For more sophisticated projects, integrate with experiment tracking tools:

# Example with Weights & Biases (wandb)
import wandb

# Initialize experiment tracking
wandb.init(project="cartpole-training", name="q-learning-run-1")

# Log episode statistics
for episode_num in range(num_training_episodes):
    # ... training code ...

    if "episode" in info:
        episode_data = info["episode"]
        wandb.log({
            "episode": episode_num,
            "reward": episode_data['r'],
            "length": episode_data['l'],
            "episode_time": episode_data['t']
        })

        # Upload videos periodically
        if episode_num % training_period == 0:
            video_path = f"cartpole-training/training-episode-{episode_num}.mp4"
            if os.path.exists(video_path):
                wandb.log({"training_video": wandb.Video(video_path)})

Best Practices Summary

For Evaluation:

  • Record every episode to get complete performance picture

  • Use multiple seeds for statistical significance

  • Save both videos and numerical data

  • Calculate confidence intervals for metrics

For Training:

  • Record periodically (every 100-1000 episodes)

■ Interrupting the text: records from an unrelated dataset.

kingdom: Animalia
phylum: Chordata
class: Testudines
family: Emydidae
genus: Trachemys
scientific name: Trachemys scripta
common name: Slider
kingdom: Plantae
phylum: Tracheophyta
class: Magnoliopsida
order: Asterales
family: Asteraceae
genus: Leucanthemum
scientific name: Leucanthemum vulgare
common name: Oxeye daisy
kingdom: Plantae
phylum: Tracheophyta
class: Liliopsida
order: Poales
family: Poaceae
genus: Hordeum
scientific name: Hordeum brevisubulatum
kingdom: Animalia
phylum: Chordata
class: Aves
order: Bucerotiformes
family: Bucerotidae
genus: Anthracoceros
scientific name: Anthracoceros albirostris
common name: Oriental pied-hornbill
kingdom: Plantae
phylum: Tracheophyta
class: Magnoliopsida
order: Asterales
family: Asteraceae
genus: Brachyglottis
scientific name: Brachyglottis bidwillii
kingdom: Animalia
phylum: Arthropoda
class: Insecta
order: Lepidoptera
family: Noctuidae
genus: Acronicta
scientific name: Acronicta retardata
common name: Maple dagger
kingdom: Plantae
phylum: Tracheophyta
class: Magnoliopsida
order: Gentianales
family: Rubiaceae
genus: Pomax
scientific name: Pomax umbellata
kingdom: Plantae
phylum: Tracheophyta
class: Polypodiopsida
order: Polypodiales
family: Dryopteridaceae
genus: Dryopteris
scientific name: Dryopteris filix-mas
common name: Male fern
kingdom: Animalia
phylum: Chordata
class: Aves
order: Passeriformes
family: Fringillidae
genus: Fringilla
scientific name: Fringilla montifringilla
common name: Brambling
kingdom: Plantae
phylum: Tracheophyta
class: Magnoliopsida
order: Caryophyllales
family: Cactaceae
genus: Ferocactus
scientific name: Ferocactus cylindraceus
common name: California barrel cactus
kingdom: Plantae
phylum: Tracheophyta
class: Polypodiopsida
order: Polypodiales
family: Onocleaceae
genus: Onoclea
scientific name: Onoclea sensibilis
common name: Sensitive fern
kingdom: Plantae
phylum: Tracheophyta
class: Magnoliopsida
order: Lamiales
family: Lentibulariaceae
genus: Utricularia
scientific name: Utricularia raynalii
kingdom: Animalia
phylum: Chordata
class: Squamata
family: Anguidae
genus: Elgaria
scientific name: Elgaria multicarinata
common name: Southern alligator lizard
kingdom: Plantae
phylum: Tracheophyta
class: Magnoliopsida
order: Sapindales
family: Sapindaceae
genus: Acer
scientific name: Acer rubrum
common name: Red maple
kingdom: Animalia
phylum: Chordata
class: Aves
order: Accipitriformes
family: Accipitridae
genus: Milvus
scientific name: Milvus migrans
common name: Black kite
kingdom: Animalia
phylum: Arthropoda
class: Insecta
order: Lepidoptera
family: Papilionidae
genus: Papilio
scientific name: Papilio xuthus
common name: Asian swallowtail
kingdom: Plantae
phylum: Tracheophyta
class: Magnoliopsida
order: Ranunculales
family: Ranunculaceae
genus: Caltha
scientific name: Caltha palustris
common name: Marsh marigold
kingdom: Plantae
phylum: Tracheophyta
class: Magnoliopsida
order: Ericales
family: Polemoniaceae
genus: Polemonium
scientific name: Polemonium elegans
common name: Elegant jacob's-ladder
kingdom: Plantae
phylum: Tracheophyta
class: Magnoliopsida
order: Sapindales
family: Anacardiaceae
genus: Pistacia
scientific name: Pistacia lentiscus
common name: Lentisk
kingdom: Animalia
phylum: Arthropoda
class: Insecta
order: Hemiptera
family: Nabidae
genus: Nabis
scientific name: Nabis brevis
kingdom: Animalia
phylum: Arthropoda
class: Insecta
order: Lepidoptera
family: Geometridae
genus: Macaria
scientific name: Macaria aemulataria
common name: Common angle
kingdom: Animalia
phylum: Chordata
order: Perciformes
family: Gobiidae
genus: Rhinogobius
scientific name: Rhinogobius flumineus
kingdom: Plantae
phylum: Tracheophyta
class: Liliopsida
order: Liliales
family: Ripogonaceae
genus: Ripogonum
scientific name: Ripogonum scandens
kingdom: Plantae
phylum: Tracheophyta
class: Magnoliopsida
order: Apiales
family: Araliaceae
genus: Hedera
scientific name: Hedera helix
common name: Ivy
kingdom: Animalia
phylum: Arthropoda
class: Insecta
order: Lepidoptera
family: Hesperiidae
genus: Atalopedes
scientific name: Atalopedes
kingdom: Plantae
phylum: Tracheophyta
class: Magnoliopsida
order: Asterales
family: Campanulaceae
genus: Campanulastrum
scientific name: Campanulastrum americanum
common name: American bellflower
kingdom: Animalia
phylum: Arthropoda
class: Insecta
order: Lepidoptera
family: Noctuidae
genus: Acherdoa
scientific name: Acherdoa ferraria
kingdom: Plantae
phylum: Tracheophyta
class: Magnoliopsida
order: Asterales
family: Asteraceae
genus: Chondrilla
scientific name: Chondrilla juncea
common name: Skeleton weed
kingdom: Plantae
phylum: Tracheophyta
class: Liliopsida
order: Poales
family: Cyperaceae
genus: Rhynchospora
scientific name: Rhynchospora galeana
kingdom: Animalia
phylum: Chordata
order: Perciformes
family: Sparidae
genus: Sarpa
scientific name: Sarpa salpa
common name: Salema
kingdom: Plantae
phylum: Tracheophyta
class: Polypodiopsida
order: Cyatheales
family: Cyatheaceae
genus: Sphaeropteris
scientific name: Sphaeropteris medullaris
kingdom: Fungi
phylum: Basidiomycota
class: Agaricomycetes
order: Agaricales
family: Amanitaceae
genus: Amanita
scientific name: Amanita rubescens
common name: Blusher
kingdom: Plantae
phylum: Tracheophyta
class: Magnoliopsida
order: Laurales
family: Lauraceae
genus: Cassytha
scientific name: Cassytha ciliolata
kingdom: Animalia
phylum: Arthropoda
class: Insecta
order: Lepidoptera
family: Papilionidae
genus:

  • Focus on episode statistics over videos during training

  • Use adaptive recording triggers for interesting episodes

  • Monitor memory usage for long training runs

For Analysis:

  • Create moving averages to smooth noisy learning curves

  • Look for patterns in both success and failure episodes

  • Compare agent behavior at different stages of training

  • Save raw data for later analysis and comparison

More Information

Recording agent behavior is an essential skill for RL practitioners. It helps you understand what your agent is actually learning, debug training issues, and communicate results effectively. Start with simple recording setups and gradually add more sophisticated analysis as your projects grow in complexity!